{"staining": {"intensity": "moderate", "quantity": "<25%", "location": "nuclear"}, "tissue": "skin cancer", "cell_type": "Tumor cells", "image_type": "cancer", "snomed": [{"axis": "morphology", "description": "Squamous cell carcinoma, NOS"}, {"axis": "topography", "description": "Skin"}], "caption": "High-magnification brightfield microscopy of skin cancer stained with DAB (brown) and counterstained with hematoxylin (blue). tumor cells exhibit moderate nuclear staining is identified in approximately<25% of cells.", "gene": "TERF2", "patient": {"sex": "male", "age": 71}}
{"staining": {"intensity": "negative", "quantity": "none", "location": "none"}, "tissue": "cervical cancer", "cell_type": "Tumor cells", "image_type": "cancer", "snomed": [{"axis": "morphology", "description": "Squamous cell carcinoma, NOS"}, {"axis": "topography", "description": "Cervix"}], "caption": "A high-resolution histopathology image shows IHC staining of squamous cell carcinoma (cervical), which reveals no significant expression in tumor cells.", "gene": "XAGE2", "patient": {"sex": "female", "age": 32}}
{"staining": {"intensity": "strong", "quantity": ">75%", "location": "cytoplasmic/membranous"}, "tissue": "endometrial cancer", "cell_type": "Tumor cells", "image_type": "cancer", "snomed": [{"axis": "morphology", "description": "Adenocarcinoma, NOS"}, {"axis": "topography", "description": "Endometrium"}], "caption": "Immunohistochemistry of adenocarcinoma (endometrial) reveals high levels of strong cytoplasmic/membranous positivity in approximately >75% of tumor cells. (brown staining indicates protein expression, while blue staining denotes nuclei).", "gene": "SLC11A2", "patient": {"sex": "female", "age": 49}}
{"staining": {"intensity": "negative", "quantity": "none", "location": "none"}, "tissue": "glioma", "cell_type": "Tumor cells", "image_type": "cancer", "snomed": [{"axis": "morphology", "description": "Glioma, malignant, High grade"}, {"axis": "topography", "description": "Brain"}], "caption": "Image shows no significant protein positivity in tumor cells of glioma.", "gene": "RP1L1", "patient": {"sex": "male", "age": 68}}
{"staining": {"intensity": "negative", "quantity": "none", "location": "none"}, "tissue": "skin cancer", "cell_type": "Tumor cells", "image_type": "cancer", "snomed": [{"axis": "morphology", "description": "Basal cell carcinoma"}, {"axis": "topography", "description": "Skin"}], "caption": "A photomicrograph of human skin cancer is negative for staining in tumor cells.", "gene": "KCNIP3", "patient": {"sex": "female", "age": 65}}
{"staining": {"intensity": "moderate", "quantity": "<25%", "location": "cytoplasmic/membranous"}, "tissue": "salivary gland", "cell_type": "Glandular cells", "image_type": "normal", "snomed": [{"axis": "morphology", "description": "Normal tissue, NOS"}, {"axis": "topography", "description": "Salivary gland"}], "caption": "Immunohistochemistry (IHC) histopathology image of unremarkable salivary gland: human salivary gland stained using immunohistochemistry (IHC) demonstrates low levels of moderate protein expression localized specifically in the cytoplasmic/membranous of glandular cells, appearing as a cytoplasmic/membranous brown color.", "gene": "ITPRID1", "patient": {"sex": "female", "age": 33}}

•••••

| Brief |
The expected response is the full data, reproduced exactly.

| Exercise solution |
{"staining": {"intensity": "moderate", "quantity": "<25%", "location": "nuclear"}, "tissue": "skin cancer", "cell_type": "Tumor cells", "image_type": "cancer", "snomed": [{"axis": "morphology", "description": "Squamous cell carcinoma, NOS"}, {"axis": "topography", "description": "Skin"}], "caption": "High-magnification brightfield microscopy of skin cancer stained with DAB (brown) and counterstained with hematoxylin (blue). tumor cells exhibit moderate nuclear staining is identified in approximately<25% of cells.", "gene": "TERF2", "patient": {"sex": "male", "age": 71}}
{"staining": {"intensity": "negative", "quantity": "none", "location": "none"}, "tissue": "cervical cancer", "cell_type": "Tumor cells", "image_type": "cancer", "snomed": [{"axis": "morphology", "description": "Squamous cell carcinoma, NOS"}, {"axis": "topography", "description": "Cervix"}], "caption": "A high-resolution histopathology image shows IHC staining of squamous cell carcinoma (cervical), which reveals no significant expression in tumor cells.", "gene": "XAGE2", "patient": {"sex": "female", "age": 32}}
{"staining": {"intensity": "strong", "quantity": ">75%", "location": "cytoplasmic/membranous"}, "tissue": "endometrial cancer", "cell_type": "Tumor cells", "image_type": "cancer", "snomed": [{"axis": "morphology", "description": "Adenocarcinoma, NOS"}, {"axis": "topography", "description": "Endometrium"}], "caption": "Immunohistochemistry of adenocarcinoma (endometrial) reveals high levels of strong cytoplasmic/membranous positivity in approximately >75% of tumor cells. (brown staining indicates protein expression, while blue staining denotes nuclei).", "gene": "SLC11A2", "patient": {"sex": "female", "age": 49}}
{"staining": {"intensity": "negative", "quantity": "none", "location": "none"}, "tissue": "glioma", "cell_type": "Tumor cells", "image_type": "cancer", "snomed": [{"axis": "morphology", "description": "Glioma, malignant, High grade"}, {"axis": "topography", "description": "Brain"}], "caption": "Image shows no significant protein positivity in tumor cells of glioma.", "gene": "RP1L1", "patient": {"sex": "male", "age": 68}}
{"staining": {"intensity": "negative", "quantity": "none", "location": "none"}, "tissue": "skin cancer", "cell_type": "Tumor cells", "image_type": "cancer", "snomed": [{"axis": "morphology", "description": "Basal cell carcinoma"}, {"axis": "topography", "description": "Skin"}], "caption": "A photomicrograph of human skin cancer is negative for staining in tumor cells.", "gene": "KCNIP3", "patient": {"sex": "female", "age": 65}}
{"staining": {"intensity": "moderate", "quantity": "<25%", "location": "cytoplasmic/membranous"}, "tissue": "salivary gland", "cell_type": "Glandular cells", "image_type": "normal", "snomed": [{"axis": "morphology", "description": "Normal tissue, NOS"}, {"axis": "topography", "description": "Salivary gland"}], "caption": "Immunohistochemistry (IHC) histopathology image of unremarkable salivary gland: human salivary gland stained using immunohistochemistry (IHC) demonstrates low levels of moderate protein expression localized specifically in the cytoplasmic/membranous of glandular cells, appearing as a cytoplasmic/membranous brown color.", "gene": "ITPRID1", "patient": {"sex": "female", "age": 33}}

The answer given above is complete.